A Fraude Digital da Madeira

[O Governo que Anuncia Tudo e Não Conclui Nada]

O Governo Regional da Madeira encontrou na “moeda digital” uma das suas óperas bufas preferidas, um teatro de cartolina onde os cenários brilham ao sol por cinco minutos e depois, com a mesma rapidez com que o vento levanta o pó nas veredas velhas da ilha, se desfazem em nada. Gasta-se o que há e o que não há, não para construir, mas para encenar.
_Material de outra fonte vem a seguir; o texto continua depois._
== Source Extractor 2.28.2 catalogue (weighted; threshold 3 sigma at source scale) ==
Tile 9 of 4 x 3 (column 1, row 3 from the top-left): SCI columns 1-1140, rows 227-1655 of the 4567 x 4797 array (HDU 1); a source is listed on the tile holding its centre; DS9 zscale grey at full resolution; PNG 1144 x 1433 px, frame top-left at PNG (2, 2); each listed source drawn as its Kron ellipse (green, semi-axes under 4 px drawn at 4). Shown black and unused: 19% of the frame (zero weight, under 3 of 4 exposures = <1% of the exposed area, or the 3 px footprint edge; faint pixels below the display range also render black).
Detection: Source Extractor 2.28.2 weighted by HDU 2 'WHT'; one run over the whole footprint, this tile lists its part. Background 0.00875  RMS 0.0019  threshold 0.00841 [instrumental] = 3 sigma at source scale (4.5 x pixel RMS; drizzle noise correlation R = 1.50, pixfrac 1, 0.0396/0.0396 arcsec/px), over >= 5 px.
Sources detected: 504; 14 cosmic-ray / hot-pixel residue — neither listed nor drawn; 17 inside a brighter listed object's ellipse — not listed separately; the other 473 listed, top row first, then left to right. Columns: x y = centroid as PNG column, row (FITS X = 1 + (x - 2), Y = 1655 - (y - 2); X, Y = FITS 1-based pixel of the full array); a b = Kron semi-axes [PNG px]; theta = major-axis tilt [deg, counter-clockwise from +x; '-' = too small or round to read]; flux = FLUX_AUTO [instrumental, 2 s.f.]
A única moeda que circula com eficácia é a dos contribuintes, arrancada do bolso como quem arranca um dente sem anestesia, para sustentar promessas que soam a modernidade e cheiram a naftalina. Lembro-me de os ver, aprumados, a falar de futuro como se o futuro fosse um perfume que se borrifa na lapela e resolve tudo, e as câmaras a apanharem o ângulo certo, e a plateia aplaudir, e no dia seguinte a ressaca, a explicação de que não era bem assim, que a realidade tem destas coisas ingratas, que a lei europeia, que o enquadramento, que a competência de terceiros, que aguardemos.

Em Miami, em 2022, o Presidente de peito cheio, os olhos de quem viu a luz, a repetir a liturgia do milagre como se bastasse dizer para que o milagre acontecesse. “Adoptamos o Bitcoin”, disse, e eu fiquei a pensar naquelas procissões de aldeia onde se prometem curas se o santo for transportado à volta do adro, e todos acreditam porque precisam.

O euro, apesar da catequese, continuou euro, imóvel como um penedo, e a isenção que se vendia como nova era antiga. A fotografia do palco ficou bonita, isso ficou, o brio, o sorriso, o gesto de estadista de papelão, e depois o vazio, o mesmo vazio de sempre, uma sala arrumada à pressa depois do banquete, migalhas no chão, copos por lavar, e ninguém para ficar a fazer o trabalho que não apetece a ninguém, o trabalho de verdade que não dá entrevistas nem selfies, o trabalho de pregar tábuas, de aparafusar parafusos, de aceitar que o futuro não vem por decreto nem por viagem de avião.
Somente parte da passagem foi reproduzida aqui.